A exposição, agora apresentada, está intimamente ligada ao filme explorando também a relação da infância com o lugar mas através da memória de três pessoas que, sendo de Vila do Conde, experienciaram vivências distintas na cidade.Dentro de uma estrutura construída para o efeito, Miguel Clara Vasconcelos apresenta três projeções que estabelecem uma relação íntima com os relatos que se escutam. As imagens provêm de filmes familiares, do Arquivo Municipal de Vila do Conde, de filmagens inéditas de realizadores locais e do próprio cineasta.


“Onde o Coração se Esconde” resulta de uma residência artística de Miguel Clara Vasconcelos na Solar – Galeria de Arte Cinemática e é apresentada no Centro de Memória no âmbito do projeto Cave.


Miguel Clara Vasconcelos é realizador, argumentista, formador, encenador de teatro e produtor independente. Mestrado em Estudos Cinematográficos pela Sorbonne Nouvelle, Paris, estudou Línguas e Literaturas Clássicas e Portuguesa nas Universidades de Lisboa e de Coimbra.
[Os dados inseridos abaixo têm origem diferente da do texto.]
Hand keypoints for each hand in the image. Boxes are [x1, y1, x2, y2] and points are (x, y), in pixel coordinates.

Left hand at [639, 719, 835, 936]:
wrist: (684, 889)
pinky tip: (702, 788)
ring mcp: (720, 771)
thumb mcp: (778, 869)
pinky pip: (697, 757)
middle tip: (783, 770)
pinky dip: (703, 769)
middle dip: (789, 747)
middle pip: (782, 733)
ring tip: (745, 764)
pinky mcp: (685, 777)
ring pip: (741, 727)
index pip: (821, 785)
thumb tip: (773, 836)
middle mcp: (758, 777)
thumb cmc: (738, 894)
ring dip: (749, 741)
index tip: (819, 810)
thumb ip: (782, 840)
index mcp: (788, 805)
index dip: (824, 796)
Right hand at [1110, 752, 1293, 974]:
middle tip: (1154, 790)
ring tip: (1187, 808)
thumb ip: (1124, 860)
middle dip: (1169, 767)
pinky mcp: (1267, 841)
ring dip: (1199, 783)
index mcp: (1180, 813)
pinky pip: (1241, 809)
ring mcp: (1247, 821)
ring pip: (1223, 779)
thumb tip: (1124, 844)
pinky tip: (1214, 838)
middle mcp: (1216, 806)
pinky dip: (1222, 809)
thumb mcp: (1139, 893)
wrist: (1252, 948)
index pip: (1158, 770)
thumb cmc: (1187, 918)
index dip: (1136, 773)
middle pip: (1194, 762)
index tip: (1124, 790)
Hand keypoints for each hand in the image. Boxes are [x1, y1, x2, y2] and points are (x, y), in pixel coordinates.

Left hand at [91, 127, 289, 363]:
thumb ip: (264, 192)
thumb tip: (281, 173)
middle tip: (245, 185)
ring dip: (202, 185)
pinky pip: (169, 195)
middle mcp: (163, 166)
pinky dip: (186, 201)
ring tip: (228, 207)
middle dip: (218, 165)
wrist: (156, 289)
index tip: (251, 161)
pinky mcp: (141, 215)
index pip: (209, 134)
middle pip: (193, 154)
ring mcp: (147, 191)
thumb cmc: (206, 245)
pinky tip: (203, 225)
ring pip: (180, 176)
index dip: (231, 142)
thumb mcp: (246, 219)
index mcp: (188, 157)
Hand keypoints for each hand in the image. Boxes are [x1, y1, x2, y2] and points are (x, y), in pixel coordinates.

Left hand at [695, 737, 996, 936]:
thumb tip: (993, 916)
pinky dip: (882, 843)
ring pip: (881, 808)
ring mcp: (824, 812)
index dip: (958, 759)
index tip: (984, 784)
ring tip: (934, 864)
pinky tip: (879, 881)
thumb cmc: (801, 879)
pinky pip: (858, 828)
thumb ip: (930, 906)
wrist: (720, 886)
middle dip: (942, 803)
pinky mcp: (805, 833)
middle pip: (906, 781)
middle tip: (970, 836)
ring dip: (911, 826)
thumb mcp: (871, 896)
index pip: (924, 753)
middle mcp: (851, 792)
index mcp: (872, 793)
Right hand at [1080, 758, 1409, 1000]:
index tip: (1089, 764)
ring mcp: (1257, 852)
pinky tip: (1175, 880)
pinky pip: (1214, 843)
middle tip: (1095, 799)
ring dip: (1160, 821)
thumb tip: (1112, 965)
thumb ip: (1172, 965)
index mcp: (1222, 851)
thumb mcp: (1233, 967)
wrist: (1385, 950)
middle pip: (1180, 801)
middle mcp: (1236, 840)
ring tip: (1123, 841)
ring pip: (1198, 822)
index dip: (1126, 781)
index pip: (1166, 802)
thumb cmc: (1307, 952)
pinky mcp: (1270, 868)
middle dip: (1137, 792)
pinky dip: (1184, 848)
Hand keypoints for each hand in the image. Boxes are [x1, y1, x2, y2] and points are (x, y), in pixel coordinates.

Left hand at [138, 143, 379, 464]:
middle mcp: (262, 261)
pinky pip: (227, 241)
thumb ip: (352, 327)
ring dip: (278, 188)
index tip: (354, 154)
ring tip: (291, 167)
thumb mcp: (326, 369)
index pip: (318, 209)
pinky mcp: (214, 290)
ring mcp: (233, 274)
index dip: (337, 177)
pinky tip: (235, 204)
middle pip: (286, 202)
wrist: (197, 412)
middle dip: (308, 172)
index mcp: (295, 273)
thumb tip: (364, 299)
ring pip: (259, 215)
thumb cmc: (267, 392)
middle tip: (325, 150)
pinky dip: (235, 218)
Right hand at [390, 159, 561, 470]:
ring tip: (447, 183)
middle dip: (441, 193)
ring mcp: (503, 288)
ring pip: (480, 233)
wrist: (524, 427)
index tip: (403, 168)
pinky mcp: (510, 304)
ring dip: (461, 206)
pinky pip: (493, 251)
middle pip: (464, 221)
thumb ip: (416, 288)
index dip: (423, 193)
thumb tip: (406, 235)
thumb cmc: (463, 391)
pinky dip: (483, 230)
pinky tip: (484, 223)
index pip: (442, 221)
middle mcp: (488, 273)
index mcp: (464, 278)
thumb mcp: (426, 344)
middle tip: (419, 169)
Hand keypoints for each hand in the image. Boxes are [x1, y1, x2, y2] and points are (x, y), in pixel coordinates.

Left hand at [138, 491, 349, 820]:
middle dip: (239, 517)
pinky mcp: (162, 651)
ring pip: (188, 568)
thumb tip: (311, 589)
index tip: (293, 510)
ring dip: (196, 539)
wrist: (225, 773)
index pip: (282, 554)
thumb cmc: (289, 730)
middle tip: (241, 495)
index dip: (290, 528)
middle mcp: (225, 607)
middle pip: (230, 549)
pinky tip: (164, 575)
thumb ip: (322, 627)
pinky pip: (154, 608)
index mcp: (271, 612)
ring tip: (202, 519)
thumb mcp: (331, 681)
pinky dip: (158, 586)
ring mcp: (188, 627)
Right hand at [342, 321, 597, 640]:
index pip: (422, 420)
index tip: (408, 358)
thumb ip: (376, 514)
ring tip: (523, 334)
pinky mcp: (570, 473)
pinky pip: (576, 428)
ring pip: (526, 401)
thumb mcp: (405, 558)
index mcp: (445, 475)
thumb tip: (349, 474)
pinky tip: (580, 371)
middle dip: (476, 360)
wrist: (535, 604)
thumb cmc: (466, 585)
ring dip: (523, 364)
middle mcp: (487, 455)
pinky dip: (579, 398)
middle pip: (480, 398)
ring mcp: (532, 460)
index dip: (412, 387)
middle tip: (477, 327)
Em 2005, produziu e realizou o seu primeiro filme, “Documento Boxe” e, em 2014, “O Triângulo Dourado”. Ambos venceram o prémio de Melhor Curta Metragem Portuguesa no Curtas Vila do Conde.


“Onde o Coração se Esconde” é a primeira exposição individual de Miguel Clara Vasconcelos.

Fotografia cedida gentilmente por Inês Amorim


"Objeto que esconde e guarda a memória, construído como um barco do estaleiro da minha infância. Criado em paralelo com o filme “Vila do Conde Espraiada”, esta câmara escura contém uma cidade projetada de modo diferente em três ecrãs por três pessoas que recordam Vila do Conde. As imagens originais e as histórias pertencem-lhes, comunicam com as suas memórias. O meu trabalho enquanto artista, é inverso ao de realizador. Em vez de me apropriar de vivências alheias para contar uma história pessoal, ouço as próprias pessoas, ‘devolvo-lhes’ a memória contida em bobines de película. Essas bobines estavam guardadas em caixas, fechadas em armários, esquecidas em sótãos. O processo de digitalização, foi também um processo de revelação de imagens de um passado comum geograficamente, mas diverso vivencialmente. Cada relato leva-nos por caminhos diferentes, cada voz transporta-nos por um corredor estreito e escuro, como é o processo de recordar um momento antigo, embora extremamente nítido do nosso passado. Participam nesta viagem José Manuel Sá, Inês Amorim e Carlos Santos."